Eutanasia, Quagliariello: Comitato spaccato, Parlamento discuta

Pol/Bac

Roma, 30 lug. (askanews) - "A differenza dell'interpretazione che circola, il Comitato Nazionale di Bioetica non ha aperto alla legalizzazione del suicidio assistito né ha sancito la differenziazione tra quest'ultimo e l'eutanasia: la verità è che il CNB si è spaccato a metà. Correttezza vorrebbe che il presidente di un organo di tale delicatezza, a fronte di una divisione così netta, si astenesse dal rilasciare dichiarazioni volte ad accreditare una tesi specifica, orientando impropriamente la percezione dell'opinione pubblica". Lo dichiara il senatore Gaetano Quagliariello, leader di 'Idea'.

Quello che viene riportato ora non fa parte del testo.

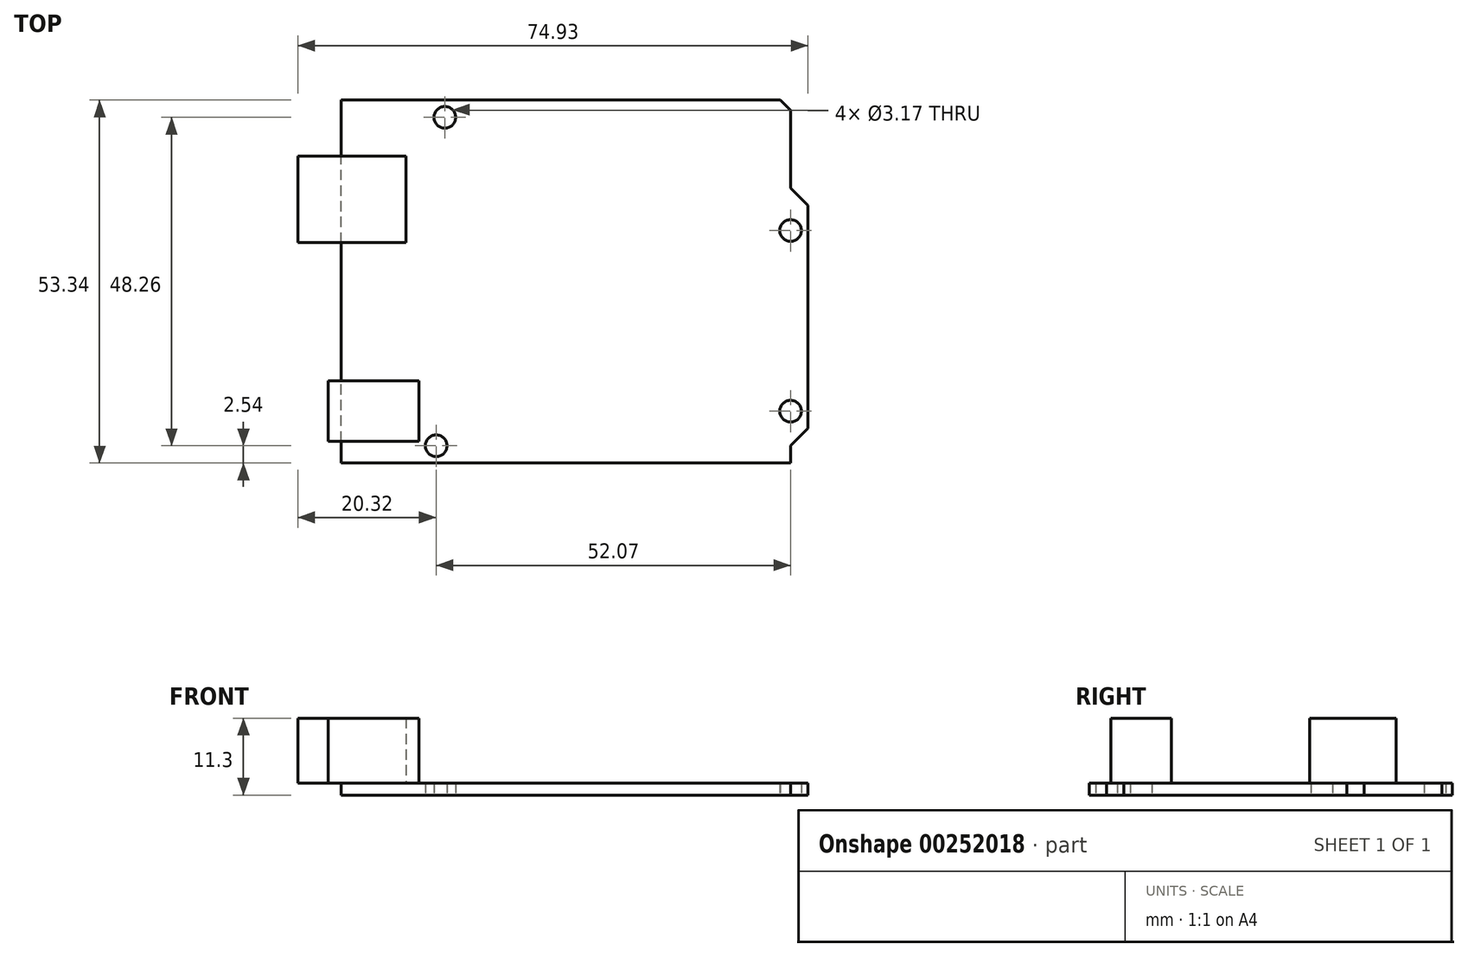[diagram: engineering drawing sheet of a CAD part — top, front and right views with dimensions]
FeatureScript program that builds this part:
annotation { "Feature Type Name" : "Feature", "Feature Type Description" : "" }
export const myFeature = defineFeature(function(context is Context, id is Id, definition is map)
    precondition{}
    {
        {
            var Q0;
            Q0=qCreatedBy(makeId("Top.planeOp"),FACE);
            var sketch = newSketch(context, id + "F0", { "sketchPlane" : qUnion([Q0])});
            skLineSegment(sketch, "E0", {"start": v(0, 0) * mm, "end": v(0, 53.34) * mm});
            skLineSegment(sketch, "E1", {"start": v(0, 0) * mm, "end": v(66.04, 0) * mm});
            skLineSegment(sketch, "E2", {"start": v(66.04, 0) * mm, "end": v(66.04, 2.54) * mm});
            skLineSegment(sketch, "E3", {"start": v(66.04, 2.54) * mm, "end": v(68.58, 5.08) * mm});
            skLineSegment(sketch, "E4", {"start": v(68.58, 5.08) * mm, "end": v(68.58, 37.85) * mm});
            skLineSegment(sketch, "E5", {"start": v(66.04, 40.39) * mm, "end": v(68.58, 37.85) * mm});
            skLineSegment(sketch, "E6", {"start": v(66.04, 40.39) * mm, "end": v(66.04, 51.82) * mm});
            skLineSegment(sketch, "E7", {"start": v(0, 53.34) * mm, "end": v(64.52, 53.34) * mm});
            skLineSegment(sketch, "E8", {"start": v(66.04, 51.82) * mm, "end": v(64.52, 53.34) * mm});
            skLineSegment(sketch, "E9", {"start": v(68.58, 7.62) * mm, "end": v(66.04, 7.62) * mm});
            skCircle(sketch, "E10", {"center": v(66.04, 7.62) * mm, "radius": 1.59 * mm});
            skCircle(sketch, "E11", {"center": v(13.97, 2.54) * mm, "radius": 1.59 * mm});
            skLineSegment(sketch, "E12", {"start": v(13.65, 50.8) * mm, "end": v(15.24, 50.8) * mm});
            skCircle(sketch, "E13", {"center": v(15.24, 50.8) * mm, "radius": 1.59 * mm});
            skLineSegment(sketch, "E14", {"start": v(66.04, -1.39) * mm, "end": v(66.04, 34.17) * mm});
            skCircle(sketch, "E15", {"center": v(66.04, 34.17) * mm, "radius": 1.59 * mm});
            skSolve(sketch);
        }
        {
            var Q0;
            Q0 = qSketchRegion(id + "F0", true);
            extrude(context, id + "F1", {"entities" : qUnion([Q0]), "depth" : 1.78 * mm});
        }
        {
            var Q0;
            Q0=makeQuery(id+"F1.opExtrude","CAP_FACE",FACE,{"disambiguationData":[OSD([sQuery(id+"F0.wireOp",EDGE,"E0"),sQuery(id+"F0.wireOp",EDGE,"E1"),sQuery(id+"F0.wireOp",EDGE,"E3"),sQuery(id+"F0.wireOp",EDGE,"E4"),sQuery(id+"F0.wireOp",EDGE,"E5"),sQuery(id+"F0.wireOp",EDGE,"E6"),sQuery(id+"F0.wireOp",EDGE,"E7"),sQuery(id+"F0.wireOp",EDGE,"E8"),sQuery(id+"F0.wireOp",EDGE,"E10"),sQuery(id+"F0.wireOp",EDGE,"E11"),sQuery(id+"F0.wireOp",EDGE,"E13"),sQuery(id+"F0.wireOp",EDGE,"E14"),sQuery(id+"F0.wireOp",EDGE,"E15")])],"isStart":false});
            var sketch = newSketch(context, id + "F2", { "sketchPlane" : qUnion([Q0])});
            skLineSegment(sketch, "E16", {"start": v(9.53, 32.39) * mm, "end": v(0, 32.39) * mm});
            skLineSegment(sketch, "E17", {"start": v(9.53, 32.39) * mm, "end": v(9.53, 45.09) * mm});
            skLineSegment(sketch, "E18", {"start": v(9.53, 45.09) * mm, "end": v(-6.35, 45.09) * mm});
            skLineSegment(sketch, "E19", {"start": v(0, 32.39) * mm, "end": v(-6.35, 32.39) * mm});
            skLineSegment(sketch, "E20", {"start": v(-6.35, 32.39) * mm, "end": v(-6.35, 45.09) * mm});
            skLineSegment(sketch, "E21", {"start": v(11.43, 3.18) * mm, "end": v(0, 3.17) * mm});
            skLineSegment(sketch, "E22", {"start": v(11.43, 3.17) * mm, "end": v(11.43, 12.06) * mm});
            skLineSegment(sketch, "E23", {"start": v(11.43, 12.06) * mm, "end": v(-1.9, 12.06) * mm});
            skLineSegment(sketch, "E24", {"start": v(0, 3.18) * mm, "end": v(-1.9, 3.18) * mm});
            skLineSegment(sketch, "E25", {"start": v(-1.9, 3.18) * mm, "end": v(-1.9, 12.06) * mm});
            skSolve(sketch);
        }
        {
            var Q0;
            Q0 = qSketchRegion(id + "F2", true);
            extrude(context, id + "F3", {"entities" : qUnion([Q0]), "operationType" : NewBodyOperationType.ADD, "depth" : 9.52 * mm});
        }
    });
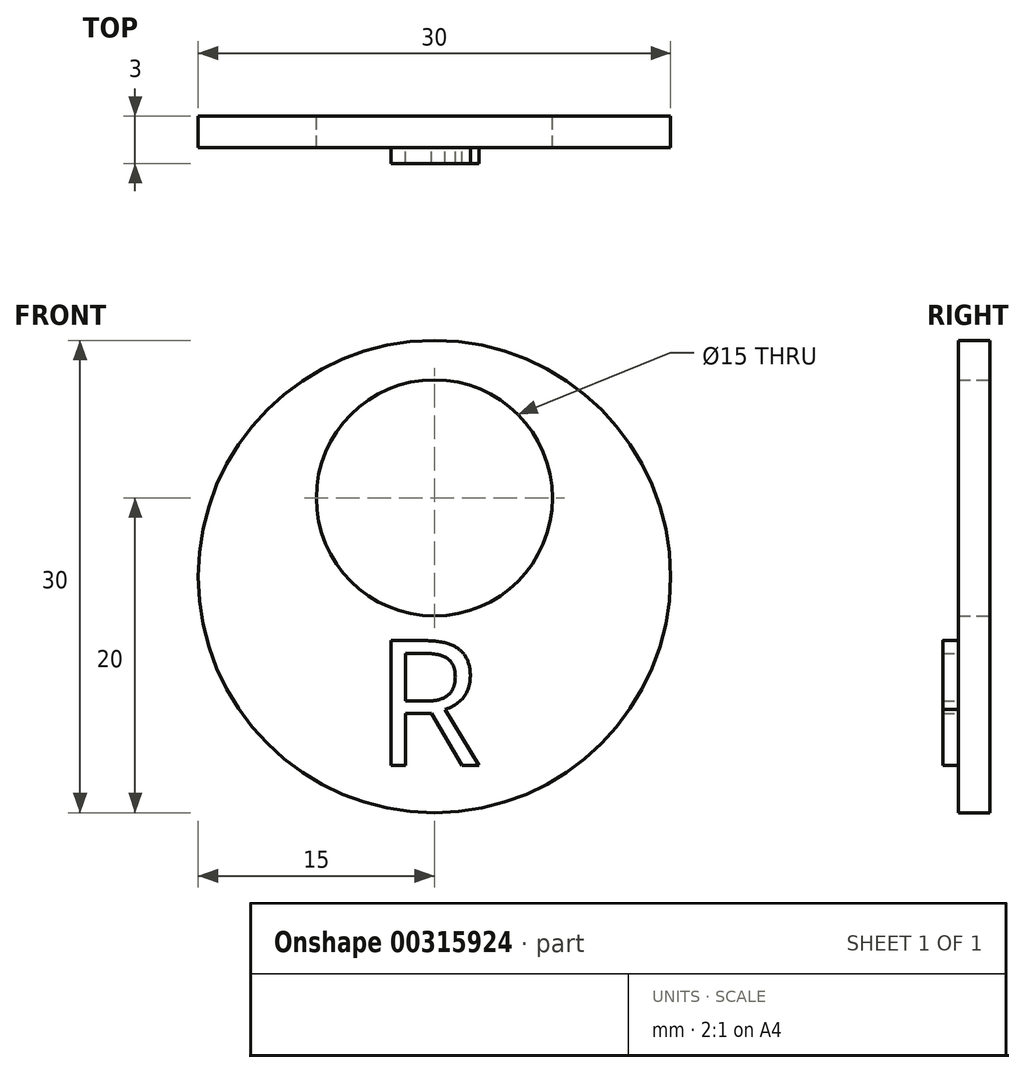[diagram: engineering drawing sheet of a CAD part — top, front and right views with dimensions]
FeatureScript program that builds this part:
annotation { "Feature Type Name" : "Feature", "Feature Type Description" : "" }
export const myFeature = defineFeature(function(context is Context, id is Id, definition is map)
    precondition{}
    {
        {
            var Q0;
            Q0=qCreatedBy(makeId("Front.planeOp"),FACE);
            var sketch = newSketch(context, id + "F0", { "sketchPlane" : qUnion([Q0])});
            skCircle(sketch, "E0", {"center": v(0, 0) * mm, "radius": 15 * mm});
            skPoint(sketch, "E1", {"position": v(0, 5) * mm});
            skCircle(sketch, "E2", {"center": v(0, 5) * mm, "radius": 7.5 * mm});
            skSolve(sketch);
        }
        {
            var Q0;
            Q0=makeQuery(id+"F0.imprint","IMPRINT",FACE,{"disambiguationData":[TD([[makeQuery(id+"F0.imprint","IMPRINT",EDGE,{"derivedFrom":sQuery(id+"F0.wireOp",EDGE,"E0")}),1.0]])]});
            extrude(context, id + "F1", {"entities" : qUnion([Q0]), "depth" : 2 * mm});
        }
        {
            var Q0;
            Q0=makeQuery(id+"F1.opExtrude","CAP_FACE",FACE,{"disambiguationData":[OSD([sQuery(id+"F0.wireOp",EDGE,"E0"),sQuery(id+"F0.wireOp",EDGE,"E2")])],"isStart":false});
            var sketch = newSketch(context, id + "F2", { "sketchPlane" : qUnion([Q0])});
            skText(sketch, "E3", { "text": "R\n", "fontName": "OpenSans-Regular.ttf"});
            const initialGuessF2  = {"E3": [-0.00384, -0.012, 1, 0, 0.008]};
            skSetInitialGuess(sketch, initialGuessF2);
            skSolve(sketch);
        }
        {
            var Q0;
            Q0 = qSketchRegion(id + "F2", true);
            extrude(context, id + "F3", {"entities" : qUnion([Q0]), "operationType" : NewBodyOperationType.ADD, "depth" : 1 * mm});
        }
    });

"Se tuttavia c'è un dato che questa vicenda fa emergere con ancora più chiarezza - prosegue - è che su un tema così lacerante il Parlamento, unica espressione diretta della sovranità popolare, non possa abdicare al dovere di un dibattito trasparente e alla luce del sole. E' in gioco la concezione stessa dell'uomo, della libertà, del diritto, e la spaccatura in seno al CNB conferma la rilevanza dell'argomento e l'eterogeneità delle visioni chiamate in causa. Personalmente, come altri, ho idee ben chiare in proposito, ma rivendico il diritto e il dovere di affermarle e confrontarle nelle sedi istituzionali a ciò deputate. Oggi abbiamo una ragione in più per dire che un Parlamento che venisse meno alla responsabilità di una pubblica discussione, delegando la propria funzione alla Corte Costituzionale, sarebbe un Parlamento disonorato e indegno di rappresentare il popolo sovrano. E questo - conclude Quagliariello - indipendentemente da come la si pensi nel merito".